SUPPLIED INFORMATION START
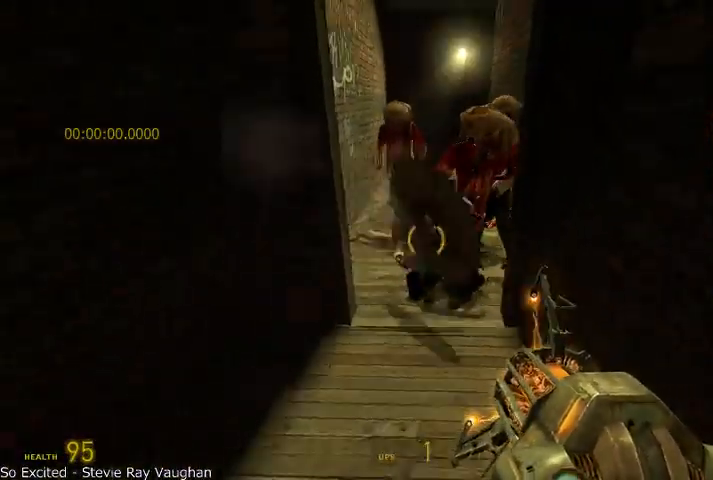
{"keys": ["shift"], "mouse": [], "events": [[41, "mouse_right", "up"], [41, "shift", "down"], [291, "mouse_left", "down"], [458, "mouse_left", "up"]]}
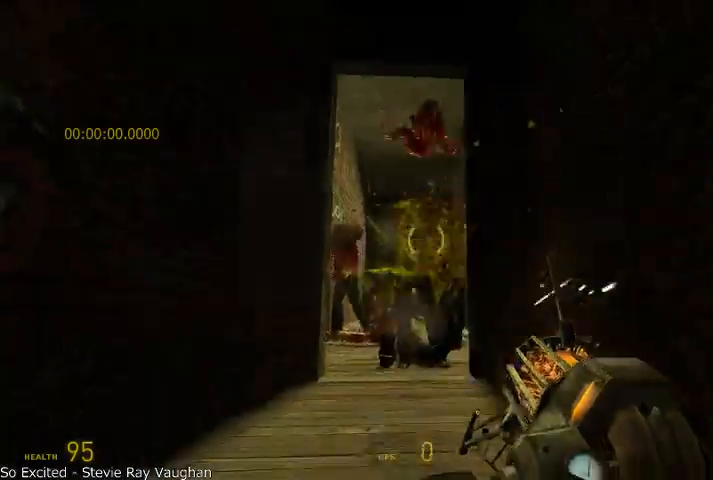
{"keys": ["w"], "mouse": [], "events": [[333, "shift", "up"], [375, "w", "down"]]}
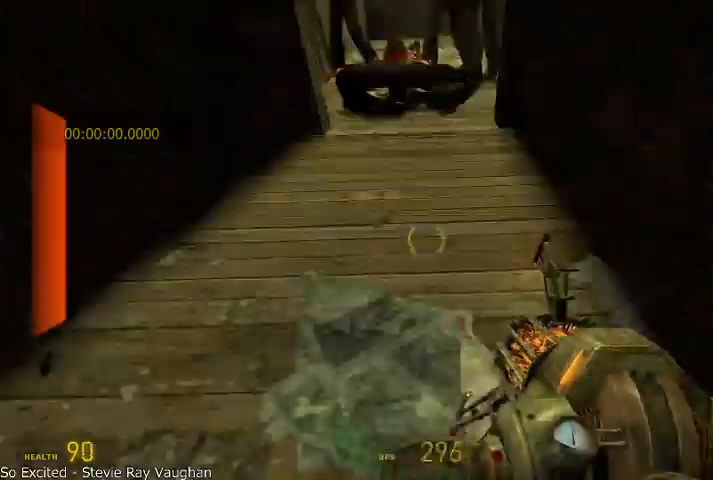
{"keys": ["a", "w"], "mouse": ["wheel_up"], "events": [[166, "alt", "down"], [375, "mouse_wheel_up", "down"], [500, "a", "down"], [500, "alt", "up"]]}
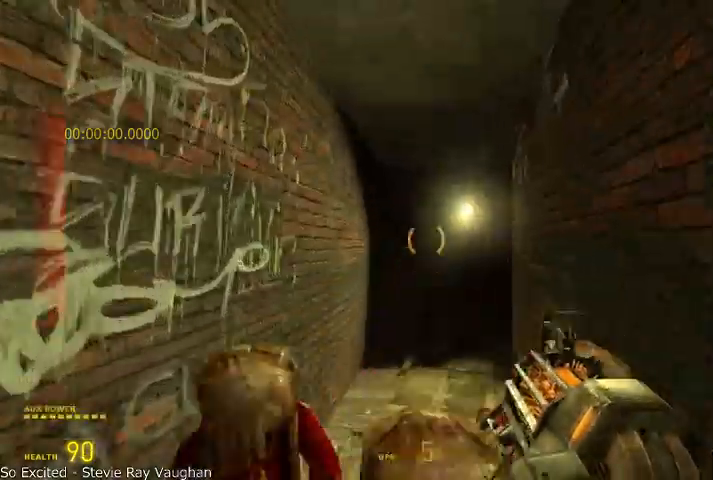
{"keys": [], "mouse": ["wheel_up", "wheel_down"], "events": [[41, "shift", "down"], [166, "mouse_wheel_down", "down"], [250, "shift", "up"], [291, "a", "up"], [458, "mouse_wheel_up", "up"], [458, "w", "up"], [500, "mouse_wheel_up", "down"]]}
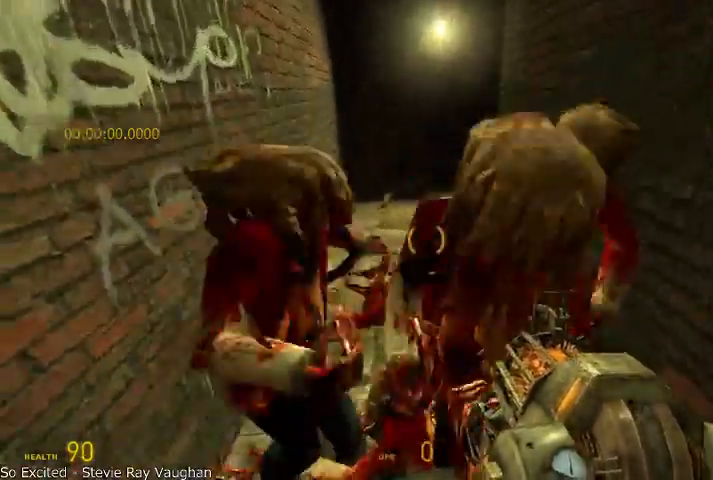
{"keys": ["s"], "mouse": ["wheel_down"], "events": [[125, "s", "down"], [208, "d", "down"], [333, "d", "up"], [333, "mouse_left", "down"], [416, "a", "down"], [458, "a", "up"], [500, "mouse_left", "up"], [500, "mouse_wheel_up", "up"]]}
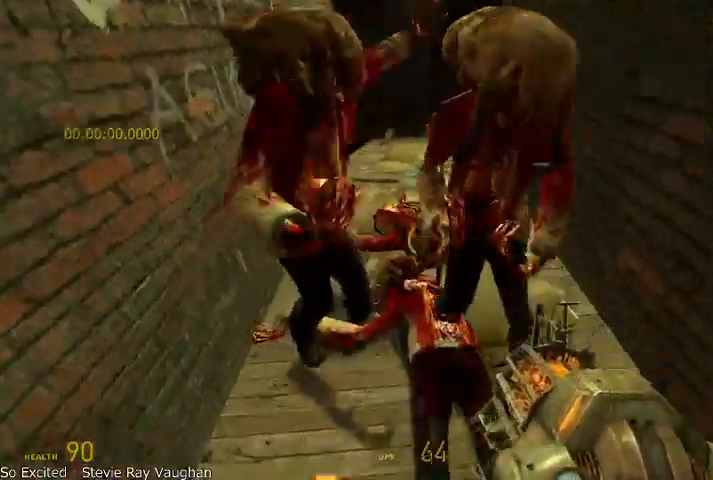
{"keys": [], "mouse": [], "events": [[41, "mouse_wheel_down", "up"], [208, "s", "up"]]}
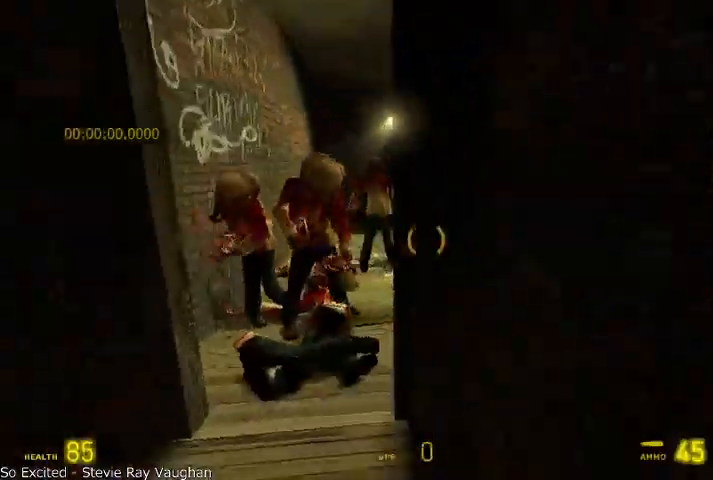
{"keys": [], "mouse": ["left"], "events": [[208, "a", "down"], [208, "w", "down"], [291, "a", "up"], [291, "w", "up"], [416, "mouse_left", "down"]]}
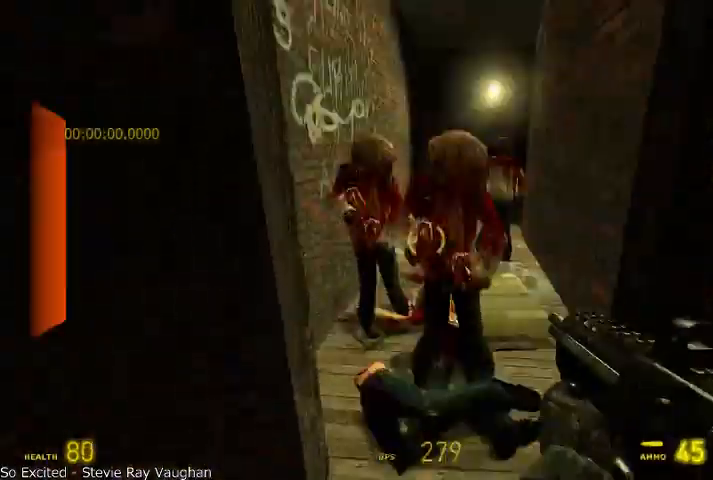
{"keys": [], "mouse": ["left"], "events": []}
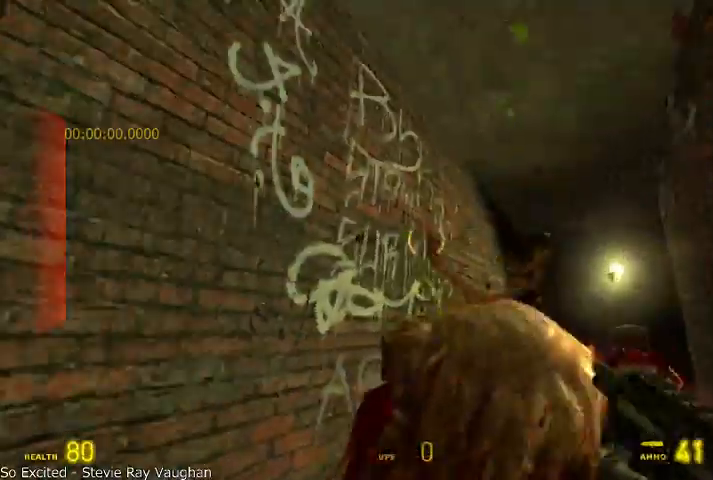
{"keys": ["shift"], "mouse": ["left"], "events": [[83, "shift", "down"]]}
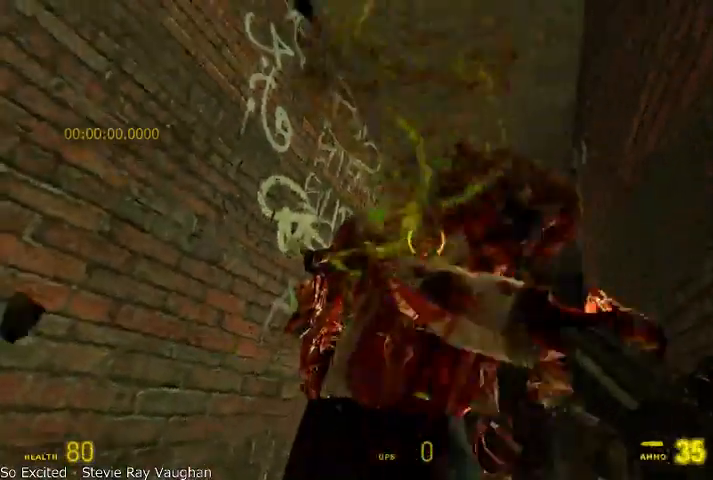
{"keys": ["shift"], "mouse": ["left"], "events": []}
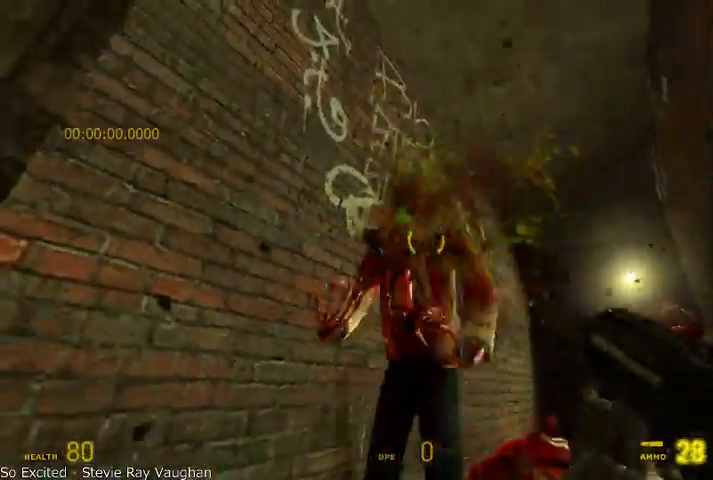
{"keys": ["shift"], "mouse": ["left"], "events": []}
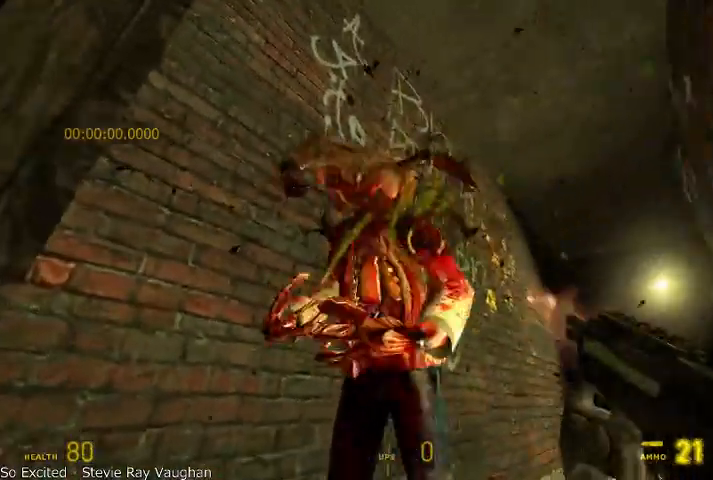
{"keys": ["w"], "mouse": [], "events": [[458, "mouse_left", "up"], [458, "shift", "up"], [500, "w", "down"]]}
SUPPLIED INFORMATION END
== WHAT YOU HAVE TO DO ==
In your copy of the data above, leave out the pictures and repeat everything else exactly.

== SOLUTION ==
{"keys": ["shift"], "mouse": [], "events": [[41, "mouse_right", "up"], [41, "shift", "down"], [291, "mouse_left", "down"], [458, "mouse_left", "up"]]}
{"keys": ["w"], "mouse": [], "events": [[333, "shift", "up"], [375, "w", "down"]]}
{"keys": ["a", "w"], "mouse": ["wheel_up"], "events": [[166, "alt", "down"], [375, "mouse_wheel_up", "down"], [500, "a", "down"], [500, "alt", "up"]]}
{"keys": [], "mouse": ["wheel_up", "wheel_down"], "events": [[41, "shift", "down"], [166, "mouse_wheel_down", "down"], [250, "shift", "up"], [291, "a", "up"], [458, "mouse_wheel_up", "up"], [458, "w", "up"], [500, "mouse_wheel_up", "down"]]}
{"keys": ["s"], "mouse": ["wheel_down"], "events": [[125, "s", "down"], [208, "d", "down"], [333, "d", "up"], [333, "mouse_left", "down"], [416, "a", "down"], [458, "a", "up"], [500, "mouse_left", "up"], [500, "mouse_wheel_up", "up"]]}
{"keys": [], "mouse": [], "events": [[41, "mouse_wheel_down", "up"], [208, "s", "up"]]}
{"keys": [], "mouse": ["left"], "events": [[208, "a", "down"], [208, "w", "down"], [291, "a", "up"], [291, "w", "up"], [416, "mouse_left", "down"]]}
{"keys": [], "mouse": ["left"], "events": []}
{"keys": ["shift"], "mouse": ["left"], "events": [[83, "shift", "down"]]}
{"keys": ["shift"], "mouse": ["left"], "events": []}
{"keys": ["shift"], "mouse": ["left"], "events": []}
{"keys": ["w"], "mouse": [], "events": [[458, "mouse_left", "up"], [458, "shift", "up"], [500, "w", "down"]]}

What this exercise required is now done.